Whether you’re able to admit it or not, you’re not going into any draft without some sort of bias for and against certain players or teams. In one mock draft, I was drafting ahead of a guy with the user name “NinerGuy.” When I took Frank Gore in the first round, right before his spot, he flew off the handle because he didn’t get “his guy.” That happens. It can work the other way too. While I totally acknowledge that Peyton Manning and Jason Witten are productive fantasy players and warrant being in the top three at their respective positions, you’ll never see me putting them on any of my fantasy teams. My level of hatred for the Colts and Cowboys is unnatural, and we’ll just leave it at that. I can’t spend my Sunday rooting for them, I just refuse to do it.

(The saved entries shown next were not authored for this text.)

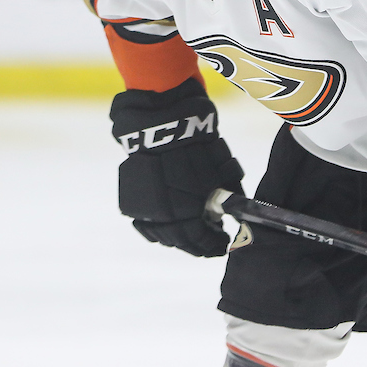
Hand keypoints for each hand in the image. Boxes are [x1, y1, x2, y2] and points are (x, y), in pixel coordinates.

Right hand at [110, 82, 243, 256]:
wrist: (162, 122)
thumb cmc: (199, 145)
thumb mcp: (223, 171)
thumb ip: (230, 197)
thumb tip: (233, 214)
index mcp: (188, 212)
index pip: (202, 240)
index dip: (214, 244)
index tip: (222, 243)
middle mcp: (164, 216)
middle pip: (182, 242)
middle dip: (198, 245)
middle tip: (209, 242)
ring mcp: (145, 210)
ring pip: (163, 236)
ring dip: (179, 238)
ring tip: (191, 233)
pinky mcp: (132, 201)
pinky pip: (145, 225)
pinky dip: (159, 230)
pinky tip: (170, 226)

That little bit of random knowledge about your fellow league members can be very valuable come draft time. If you have the 11th pick right before me in a 12-team serpentine draft and you’re confident I won’t pick Marion Barber with pick 12 or 13, but you think I might grab Steve Slaton if he slips to me, nab Slaton in the pick before me, and you’re likely to still get Barber in the next round too. So don’t stop at just studying the NFL players, study up on your fantasy opponents, it may make a huge difference on how you draft.
It was amazing to me how early people would draft players coming off injuries just months ago, or players whose careers have been riddled with bumps and bruises year after year. My golden rule: when wrestling between two players, choose the one with the healthier history. Granted, injuries happen everywhere, to everyone, but take your chances with a guy who plays week after week over a guy who is in plain clothes on the sidelines more often than not during game time.
The latter rounds of your draft are when team depth charts can come in handy and be very useful in giving your fantasy team some added bench depth. The average sports fan and fantasy football amateur can’t name you the second wide receiver on the Browns’ depth chart, or the backup running back in Kansas City. Taking a flier on guys like that (Brian Robiskie and Jamaal Charles, for the record) in the late rounds will provide you players with excellent upside, likely to gain playing time over guys deeper on depth charts, especially in case of injury to guys ahead of them.
Here is a short list of players I’m seeing drafted much higher than I would ever expect: Deangelo Williams (as high as 5th overall), Chris Johnson (as high as 5th overall), Brian Westbrook (as high as 7th overall), Greg Jennings (as high as mid-2nd round), Terrell Owens (as high as late 2nd round), and Aaron Rodgers (as high as 3rd round).
I might be alone, but I’m not projecting these guys to be valuable picks as early as they are going off the board. I might eat my words if they all have career years, but if I were a betting man (and I clearly am), I’m waiting a bit on these gents.
And now to the opposite end of the spectrum, a short list of players who are staying on the board a lot longer than I would expect: Steve Slaton (as low as mid-2nd round), LaDainian Tomlinson (as low as late 2nd round), Kevin Smith (as low as late 5th round), Ryan Grant (as low as 6th round), Anthony Gonzalez (as low as 7th round), and Matt Ryan (as low as 9th round).
I guess you could call some of these guys my “sleepers,” but I’ve been really surprised at where these folks have been drafted at times.
Above all, make sure you treat your fantasy draft as the fun, bonding event it should be. It’s not every day you get to hang out with your closest friends, whether it be in person or online, and just shoot the breeze about football, so make the most of it. And for God’s sake, talk some trash! Get those competitive juices flowing. This is a game, there will be a winner, there will be plenty of losers, so bring the noise! Come December you’ll either be cashing in those winnings or you’ll be eating your words, but no matter what, make it a fun ride either way.